Spectrally, the album carousels from digital to analog to acoustic in an awesome and seamless narrative arc, best heard in “kwaidan.” “There’s sort of an immense freedom in not respecting the ideals of the genre we’re supposedly part of on one song or another,” says the band’s drummer, Evan, over email. “An approach I strongly believe in is working on the music as if it were a clay sculpture: carefully adding details and shaping them until they sit right—trusting that those moment-by-moment ideas and decisions become the DNA of the overall work.” You can clock this method within their arrangements pretty well, especially hearing the shattering transition from electronic wasteland “when i’m gone to dark,” to the desperate “u make me miserable.” The DNA, as Evan puts it, is the fluctuation of moods between paralytic madness and then getting up and going nuts in a totally different direction. An ever-morphing sculpture, indeed.

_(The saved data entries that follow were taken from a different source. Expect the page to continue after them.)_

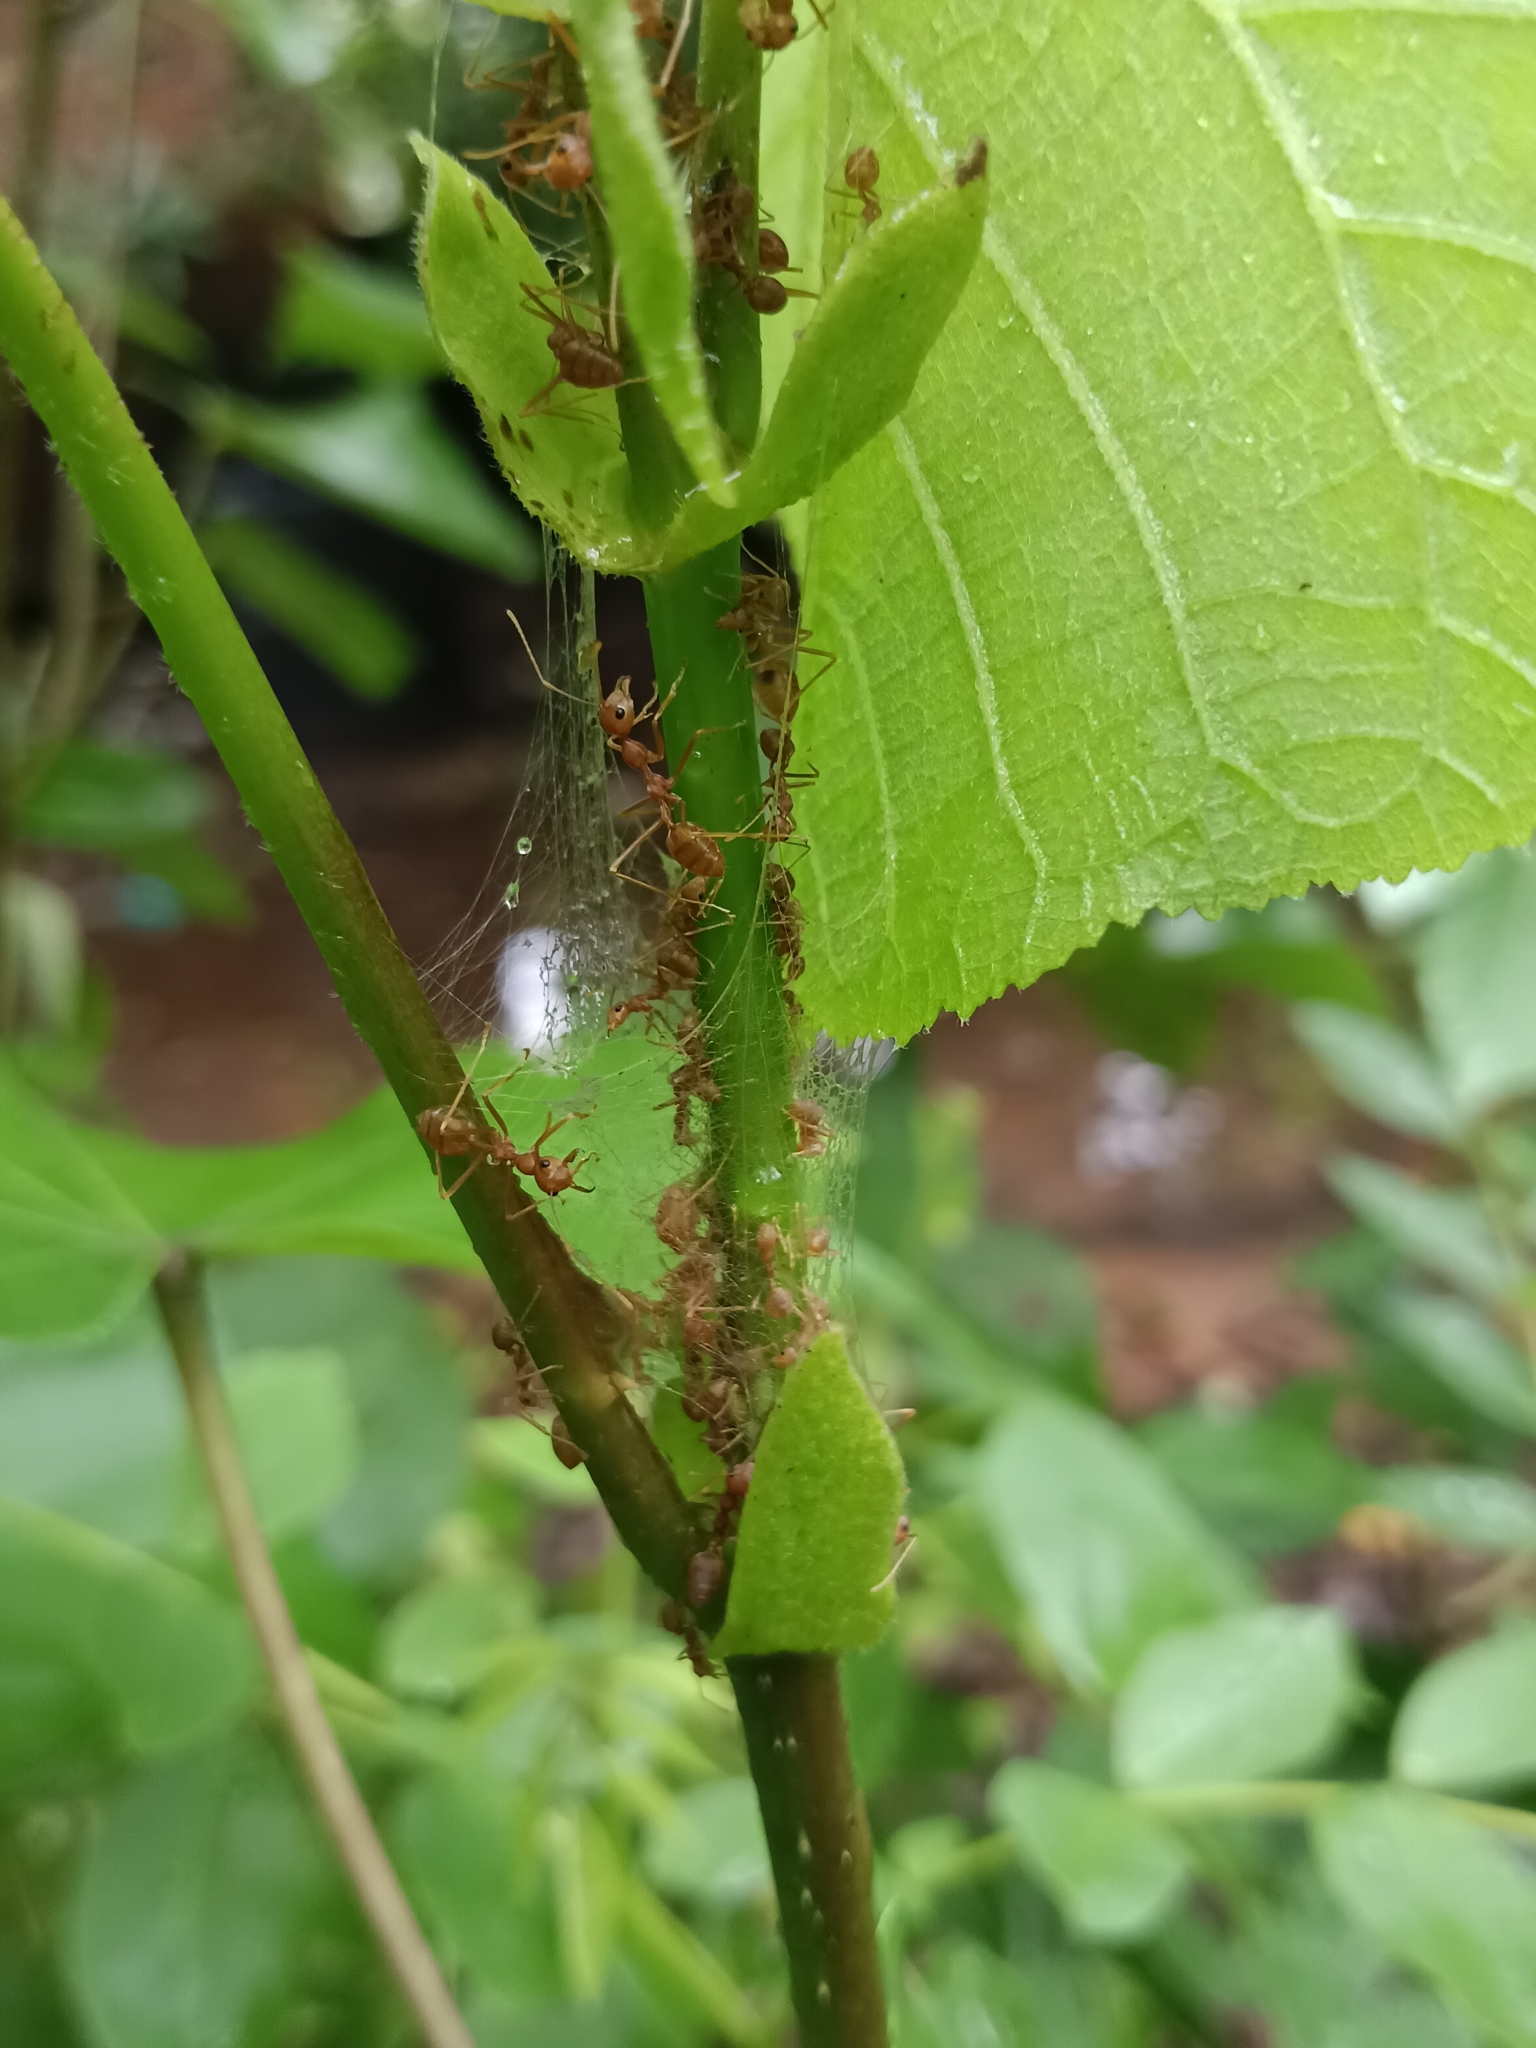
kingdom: Animalia
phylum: Arthropoda
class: Insecta
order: Hymenoptera
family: Formicidae
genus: Oecophylla
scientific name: Oecophylla smaragdina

i expect the same of you was recorded using an entirely DIY setup. “We do most of everything in Evan/Kevin’s living room. It’s just one gigantic desk with a monitor, 2 speakers, Evan’s laptop, and a few keyboards/guitars lying nearby. It’s really bedroomy!” Autumn explains. Even the production and mixing are done entirely in-house by the band. The result—per the “clay sculpture” approach—is a wholly unified energy that could certainly be achieved in a studio, but demands that extra touch of problem-solving teamwork, which can be known to make or break bands.
For some images of paradise, the DIY process combined with the message of forgiveness and healing underlines the promise and miracle of mutual respect and love. Exposed, ashen, and immense, i expect the same of you is a testament to the power of rock music to challenge listeners to embrace the hard questions of life, the way religion would: what do we make with our lives, how much more do we listen rather than speak, is punishment possibly worth more than forgiveness, and what is the most amount of love we can put out there.